## Exercise brief
Rewrite the passage of the chemoreceptor pentapeptide text starting with "Retention and elution" and going on through "and B, respectively.", changing every "affinity columns" to "affinity matrices".

Similarities and differences in interactions of the activity-enhancing chemoreceptor pentapeptide with the two enzymes of adaptational modification

Abstract

Sensory adaptation and chemotaxis by Escherichia coli require a specific pentapeptide at the chemoreceptor carboxyl terminus. This sequence binds the two enzymes of receptor adaptational modification, enhancing catalysis, but with different binding features and mechanisms. We investigated the relative importance of each pentapeptide side chain for the two enhancing interactions.

FIG. 1.

In vitro methylation and demethylation. Bars are mean values of initial rates (three or more independent experiments), normalized to wild-type Tar, for methylation of membrane-embedded receptors catalyzed by CheR (A and C) and demethylation catalyzed by phospho-CheB (B and D) in conditions as described previously (12) except CheR was 0.1 μM. Phospho-CheB was generated by the presence of an excess of phosphoramidate (12). (A and B) Rates for membrane-embedded receptors in the absence of attractant. (C and D) Altered rates upon occupancy with a saturating concentration (1 mM) of the Tar-linked attractant aspartate. Initial rates were determined by linear fits of time courses (12). Error bars are standard deviations.

FIG. 2.

Retention and elution of CheR and CheB in affinity columns carrying altered chemoreceptor pentapeptides. Cell extracts (E) containing methyltransferase (CheR) or methylesterase (CheB) were applied to affinity columns carrying the indicated peptide. Fractions were collected during application of the sample (F) in a column volume, with washing by three column volumes of buffer (B) and two column volumes of buffer containing the NWETF pentapeptide (P). Protein content of the same volume of each fraction was analyzed by sodium dodecyl sulfate-polyacrylamide gel electrophoresis and staining with Coomassie brilliant blue. Representative results for the two families of altered peptides are shown in panels A and B, respectively.

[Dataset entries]

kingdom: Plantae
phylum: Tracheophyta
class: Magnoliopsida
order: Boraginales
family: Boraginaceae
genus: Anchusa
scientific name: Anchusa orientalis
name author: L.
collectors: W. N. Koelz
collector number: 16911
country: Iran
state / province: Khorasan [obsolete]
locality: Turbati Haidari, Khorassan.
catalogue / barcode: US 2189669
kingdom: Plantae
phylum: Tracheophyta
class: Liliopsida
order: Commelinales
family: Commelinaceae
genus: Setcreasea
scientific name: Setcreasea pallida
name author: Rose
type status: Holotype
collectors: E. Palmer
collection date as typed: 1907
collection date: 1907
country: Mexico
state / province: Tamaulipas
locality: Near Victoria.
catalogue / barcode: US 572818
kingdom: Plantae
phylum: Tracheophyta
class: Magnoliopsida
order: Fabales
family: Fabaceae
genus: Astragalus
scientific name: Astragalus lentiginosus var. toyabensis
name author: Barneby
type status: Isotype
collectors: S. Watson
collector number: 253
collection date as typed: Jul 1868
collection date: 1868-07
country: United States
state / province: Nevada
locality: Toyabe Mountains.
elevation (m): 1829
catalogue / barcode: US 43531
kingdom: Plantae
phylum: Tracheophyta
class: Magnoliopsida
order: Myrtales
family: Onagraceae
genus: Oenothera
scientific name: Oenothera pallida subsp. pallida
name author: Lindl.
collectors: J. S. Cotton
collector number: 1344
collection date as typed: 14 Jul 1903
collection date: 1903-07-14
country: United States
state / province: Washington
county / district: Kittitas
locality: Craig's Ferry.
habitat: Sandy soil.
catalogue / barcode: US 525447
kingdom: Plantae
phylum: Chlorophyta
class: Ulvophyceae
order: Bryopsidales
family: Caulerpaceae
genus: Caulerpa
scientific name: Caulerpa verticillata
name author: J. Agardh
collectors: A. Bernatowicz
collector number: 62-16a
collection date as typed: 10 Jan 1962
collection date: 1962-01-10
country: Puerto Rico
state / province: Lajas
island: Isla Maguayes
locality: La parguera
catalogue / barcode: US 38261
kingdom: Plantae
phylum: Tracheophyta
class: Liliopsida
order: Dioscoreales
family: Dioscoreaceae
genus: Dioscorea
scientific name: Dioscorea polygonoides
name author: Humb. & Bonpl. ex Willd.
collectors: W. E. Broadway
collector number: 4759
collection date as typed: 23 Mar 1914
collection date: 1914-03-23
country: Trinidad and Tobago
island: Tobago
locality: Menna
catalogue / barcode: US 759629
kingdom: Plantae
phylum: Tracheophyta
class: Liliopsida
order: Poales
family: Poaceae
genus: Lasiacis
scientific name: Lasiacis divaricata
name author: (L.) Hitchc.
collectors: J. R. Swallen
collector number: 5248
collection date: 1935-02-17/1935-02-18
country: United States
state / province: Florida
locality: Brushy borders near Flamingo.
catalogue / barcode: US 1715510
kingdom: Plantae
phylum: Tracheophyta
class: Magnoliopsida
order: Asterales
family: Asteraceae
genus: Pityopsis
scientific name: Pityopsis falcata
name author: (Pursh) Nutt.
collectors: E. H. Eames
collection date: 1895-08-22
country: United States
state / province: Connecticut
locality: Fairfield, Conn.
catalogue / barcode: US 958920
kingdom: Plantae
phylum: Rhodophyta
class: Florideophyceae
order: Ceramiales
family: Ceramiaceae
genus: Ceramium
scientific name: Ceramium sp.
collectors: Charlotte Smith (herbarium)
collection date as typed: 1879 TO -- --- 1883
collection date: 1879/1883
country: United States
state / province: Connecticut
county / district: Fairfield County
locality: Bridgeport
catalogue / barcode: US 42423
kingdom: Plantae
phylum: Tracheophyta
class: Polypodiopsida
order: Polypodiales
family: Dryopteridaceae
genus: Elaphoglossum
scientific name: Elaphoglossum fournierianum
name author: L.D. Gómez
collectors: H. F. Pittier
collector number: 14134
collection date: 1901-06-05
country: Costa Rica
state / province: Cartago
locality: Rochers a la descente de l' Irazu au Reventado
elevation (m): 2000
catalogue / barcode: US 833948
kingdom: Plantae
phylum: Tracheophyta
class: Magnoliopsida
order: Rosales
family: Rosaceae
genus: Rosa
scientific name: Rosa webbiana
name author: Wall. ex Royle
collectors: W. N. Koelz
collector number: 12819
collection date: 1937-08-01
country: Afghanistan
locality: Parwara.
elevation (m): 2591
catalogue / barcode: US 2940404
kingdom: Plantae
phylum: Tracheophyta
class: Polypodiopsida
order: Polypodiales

## Response to the exercise
Retention and elution of CheR and CheB in affinity matrices carrying altered chemoreceptor pentapeptides. Cell extracts (E) containing methyltransferase (CheR) or methylesterase (CheB) were applied to affinity matrices carrying the indicated peptide. Fractions were collected during application of the sample (F) in a column volume, with washing by three column volumes of buffer (B) and two column volumes of buffer containing the NWETF pentapeptide (P). Protein content of the same volume of each fraction was analyzed by sodium dodecyl sulfate-polyacrylamide gel electrophoresis and staining with Coomassie brilliant blue. Representative results for the two families of altered peptides are shown in panels A and B, respectively.